**Records for this task**:
---+---
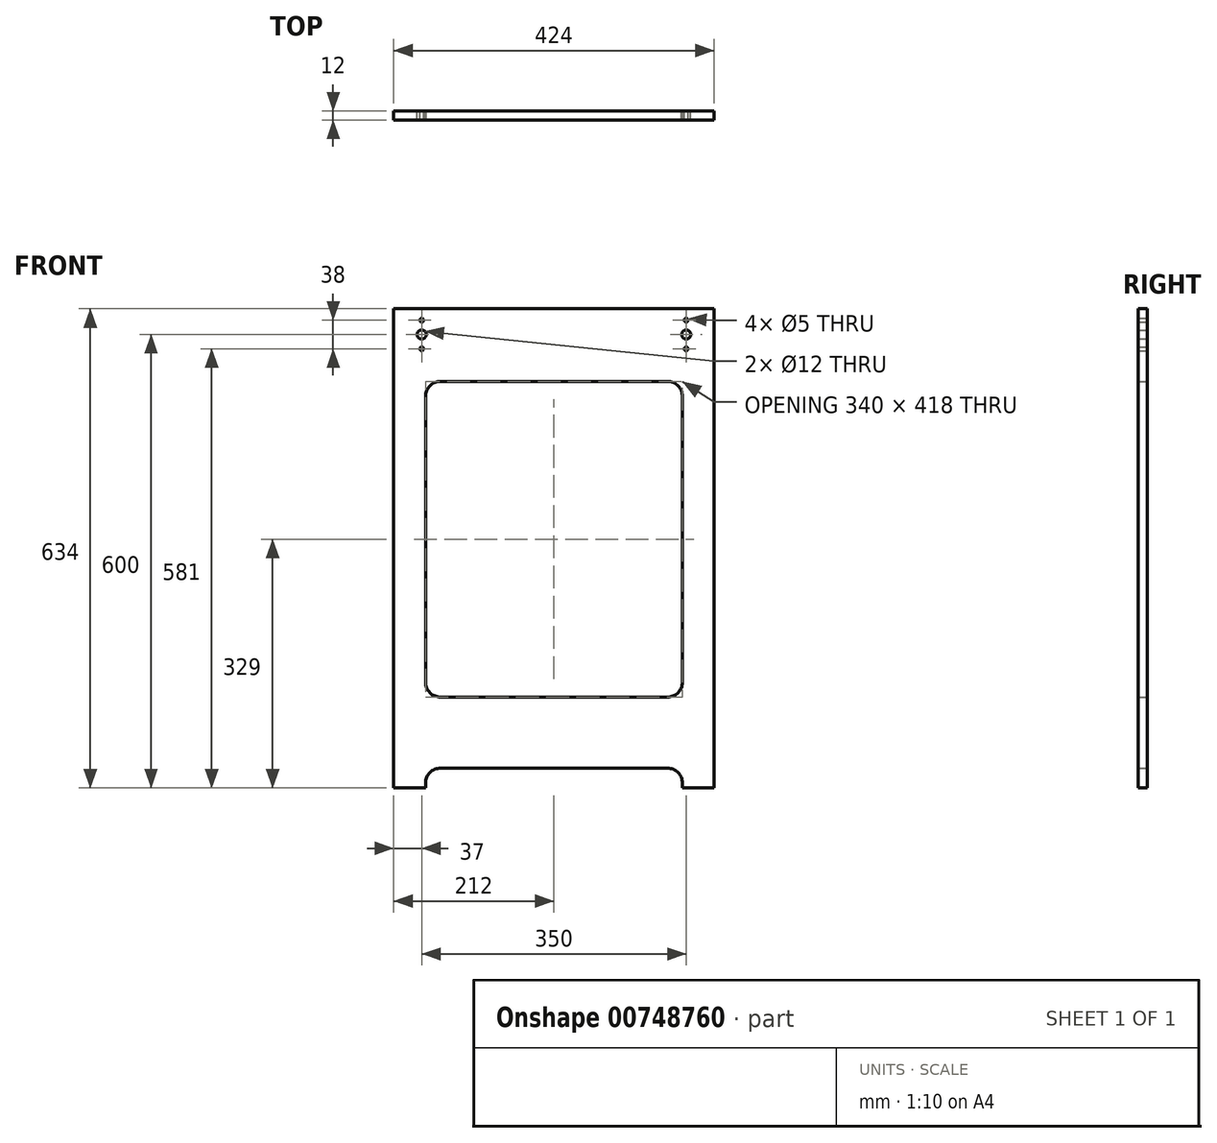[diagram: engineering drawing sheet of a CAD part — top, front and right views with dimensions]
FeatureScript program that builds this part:
annotation { "Feature Type Name" : "Feature", "Feature Type Description" : "" }
export const myFeature = defineFeature(function(context is Context, id is Id, definition is map)
    precondition{}
    {
        {
            assignVariable(context, id + "F0", {"name" : "Width", "anyValue" : 12});
        }
        {
            var Q0;
            Q0=qCreatedBy(makeId("Front.planeOp"),FACE);
            var sketch = newSketch(context, id + "F1", { "sketchPlane" : qUnion([Q0])});
            skLineSegment(sketch, "E0.bottom", {"start": v(200, 374) * mm, "end": v(-200, 374) * mm});
            skLineSegment(sketch, "E0.top", {"start": v(200, -260) * mm, "end": v(-200, -260) * mm});
            skLineSegment(sketch, "E0.left", {"start": v(200, 374) * mm, "end": v(200, -260) * mm});
            skLineSegment(sketch, "E0.right", {"start": v(-200, 374) * mm, "end": v(-200, -260) * mm});
            skLineSegment(sketch, "E1.bottom", {"start": v(150, 278) * mm, "end": v(-150, 278) * mm});
            skLineSegment(sketch, "E1.top", {"start": v(150, -140) * mm, "end": v(-150, -140) * mm});
            skLineSegment(sketch, "E1.left", {"start": v(170, 258) * mm, "end": v(170, -120) * mm});
            skLineSegment(sketch, "E1.right", {"start": v(-170, 258) * mm, "end": v(-170, -120) * mm});
            skPoint(sketch, "E1.middle", {"position": v(0, 0) * mm});
            skCircle(sketch, "E2", {"center": v(175, 340) * mm, "radius": 6 * mm});
            skCircle(sketch, "E3", {"center": v(-175, 340) * mm, "radius": 6 * mm});
            skLineSegment(sketch, "E4", {"start": v(200, -150) * mm, "end": v(-200, -150) * mm});
            skLineSegment(sketch, "E5", {"start": v(-200, -150) * mm, "end": v(-200, -162) * mm});
            skLineSegment(sketch, "E6", {"start": v(-200, -162) * mm, "end": v(200, -162) * mm});
            skLineSegment(sketch, "E7", {"start": v(200, -162) * mm, "end": v(200, -150) * mm});
            skLineSegment(sketch, "E8", {"start": v(-200, -260) * mm, "end": v(-212, -260) * mm});
            skLineSegment(sketch, "E9", {"start": v(-212, -260) * mm, "end": v(-212, 374) * mm});
            skLineSegment(sketch, "E10", {"start": v(-212, 374) * mm, "end": v(-200, 374) * mm});
            skLineSegment(sketch, "E11", {"start": v(200, 374) * mm, "end": v(212, 374) * mm});
            skLineSegment(sketch, "E12", {"start": v(212, 374) * mm, "end": v(212, -260) * mm});
            skLineSegment(sketch, "E13", {"start": v(212, -260) * mm, "end": v(200, -260) * mm});
            skLineSegment(sketch, "E14", {"start": v(-200, -222) * mm, "end": v(200, -222) * mm});
            skLineSegment(sketch, "E15", {"start": v(200, -222) * mm, "end": v(200, -234) * mm});
            skLineSegment(sketch, "E16", {"start": v(-200, -234) * mm, "end": v(-200, -222) * mm});
            skPoint(sketch, "E17.visualSharp", {"position": v(170, 278) * mm});
            skArc(sketch, "E17.filletArc", {"start": v(170, 258) * mm, "mid": v(164.14, 272.14) * mm, "end": v(150, 278) * mm});
            skPoint(sketch, "E18.visualSharp", {"position": v(-170, 278) * mm});
            skArc(sketch, "E18.filletArc", {"start": v(-150, 278) * mm, "mid": v(-164.14, 272.14) * mm, "end": v(-170, 258) * mm});
            skPoint(sketch, "E19.visualSharp", {"position": v(170, -140) * mm});
            skArc(sketch, "E19.filletArc", {"start": v(150, -140) * mm, "mid": v(164.14, -134.14) * mm, "end": v(170, -120) * mm});
            skPoint(sketch, "E20.visualSharp", {"position": v(-170, -140) * mm});
            skArc(sketch, "E20.filletArc", {"start": v(-170, -120) * mm, "mid": v(-164.14, -134.14) * mm, "end": v(-150, -140) * mm});
            skLineSegment(sketch, "E21", {"start": v(-170, -254) * mm, "end": v(-170, -260) * mm});
            skLineSegment(sketch, "E22", {"start": v(170, -254) * mm, "end": v(170, -260) * mm});
            skLineSegment(sketch, "E23", {"start": v(-150, -234) * mm, "end": v(150, -234) * mm});
            skArc(sketch, "E24.filletArc", {"start": v(170, -254) * mm, "mid": v(164.14, -239.86) * mm, "end": v(150, -234) * mm});
            skArc(sketch, "E25.filletArc", {"start": v(-150, -234) * mm, "mid": v(-164.14, -239.86) * mm, "end": v(-170, -254) * mm});
            skLineSegment(sketch, "E26", {"start": v(-200, -234) * mm, "end": v(-150, -234) * mm});
            skLineSegment(sketch, "E27", {"start": v(150, -234) * mm, "end": v(200, -234) * mm});
            skCircle(sketch, "E28", {"center": v(-175, 359) * mm, "radius": 2.5 * mm});
            skCircle(sketch, "E29", {"center": v(-175, 321) * mm, "radius": 2.5 * mm});
            skCircle(sketch, "E30", {"center": v(175, 359) * mm, "radius": 2.5 * mm});
            skCircle(sketch, "E31", {"center": v(175, 321) * mm, "radius": 2.5 * mm});
            skSolve(sketch);
        }
        {
            var Q0;
            {var subQ0=sQuery(id+"F1.wireOp",EDGE,"E0.bottom");Q0=makeQuery(id+"F1.imprint","IMPRINT",FACE,{"disambiguationData":[TD([[makeQuery(id+"F1.imprint","IMPRINT",EDGE,{"derivedFrom":subQ0}),1.0]])]});}
            var Q1;
            {var subQ5=sQuery(id+"F1.wireOp",EDGE,"E11");Q1=makeQuery(id+"F1.imprint","IMPRINT",FACE,{"disambiguationData":[TD([[makeQuery(id+"F1.imprint","IMPRINT",EDGE,{"derivedFrom":subQ5}),-1.0]])]});}
            var Q2;
            {var subQ4=sQuery(id+"F1.wireOp",EDGE,"E8");Q2=makeQuery(id+"F1.imprint","IMPRINT",FACE,{"disambiguationData":[TD([[makeQuery(id+"F1.imprint","IMPRINT",EDGE,{"derivedFrom":subQ4}),-1.0]])]});}
            var Q3;
            {var subQ2=sQuery(id+"F1.wireOp",EDGE,"E4");Q3=makeQuery(id+"F1.imprint","IMPRINT",FACE,{"disambiguationData":[TD([[makeQuery(id+"F1.imprint","IMPRINT",EDGE,{"derivedFrom":subQ2}),1.0]])]});}
            var Q4;
            {var subQ0=sQuery(id+"F1.wireOp",EDGE,"E6");Q4=makeQuery(id+"F1.imprint","IMPRINT",FACE,{"disambiguationData":[TD([[makeQuery(id+"F1.imprint","IMPRINT",EDGE,{"derivedFrom":subQ0}),-1.0]])]});}
            var Q5;
            {var subQ2=sQuery(id+"F1.wireOp",EDGE,"E14");Q5=makeQuery(id+"F1.imprint","IMPRINT",FACE,{"disambiguationData":[TD([[makeQuery(id+"F1.imprint","IMPRINT",EDGE,{"derivedFrom":subQ2}),-1.0]])]});}
            var Q6;
            {var subQ0=sQuery(id+"F1.wireOp",EDGE,"E21");Q6=makeQuery(id+"F1.imprint","IMPRINT",FACE,{"disambiguationData":[TD([[makeQuery(id+"F1.imprint","IMPRINT",EDGE,{"derivedFrom":subQ0}),-1.0]])]});}
            var Q7;
            {var subQ0=sQuery(id+"F1.wireOp",EDGE,"E22");Q7=makeQuery(id+"F1.imprint","IMPRINT",FACE,{"disambiguationData":[TD([[makeQuery(id+"F1.imprint","IMPRINT",EDGE,{"derivedFrom":subQ0}),1.0]])]});}
            extrude(context, id + "F2", {"entities" : qUnion([Q0, Q1, Q2, Q3, Q4, Q5, Q6, Q7]), "depth" : (getVariable(context, 'Width')) * mm, "offsetDistance" : 25 * mm});
        }
    });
---+---
**Required work**: Can you copy, word for word, everything from the beginning of the material down to and including the line that contains "v(175, 340) *", leaving out the pictures?

**Reply to the exercise**:
[diagram: engineering drawing sheet of a CAD part — top, front and right views with dimensions]
FeatureScript program that builds this part:
annotation { "Feature Type Name" : "Feature", "Feature Type Description" : "" }
export const myFeature = defineFeature(function(context is Context, id is Id, definition is map)
    precondition{}
    {
        {
            assignVariable(context, id + "F0", {"name" : "Width", "anyValue" : 12});
        }
        {
            var Q0;
            Q0=qCreatedBy(makeId("Front.planeOp"),FACE);
            var sketch = newSketch(context, id + "F1", { "sketchPlane" : qUnion([Q0])});
            skLineSegment(sketch, "E0.bottom", {"start": v(200, 374) * mm, "end": v(-200, 374) * mm});
            skLineSegment(sketch, "E0.top", {"start": v(200, -260) * mm, "end": v(-200, -260) * mm});
            skLineSegment(sketch, "E0.left", {"start": v(200, 374) * mm, "end": v(200, -260) * mm});
            skLineSegment(sketch, "E0.right", {"start": v(-200, 374) * mm, "end": v(-200, -260) * mm});
            skLineSegment(sketch, "E1.bottom", {"start": v(150, 278) * mm, "end": v(-150, 278) * mm});
            skLineSegment(sketch, "E1.top", {"start": v(150, -140) * mm, "end": v(-150, -140) * mm});
            skLineSegment(sketch, "E1.left", {"start": v(170, 258) * mm, "end": v(170, -120) * mm});
            skLineSegment(sketch, "E1.right", {"start": v(-170, 258) * mm, "end": v(-170, -120) * mm});
            skPoint(sketch, "E1.middle", {"position": v(0, 0) * mm});
            skCircle(sketch, "E2", {"center": v(175, 340) * mm, "radius": 6 * mm});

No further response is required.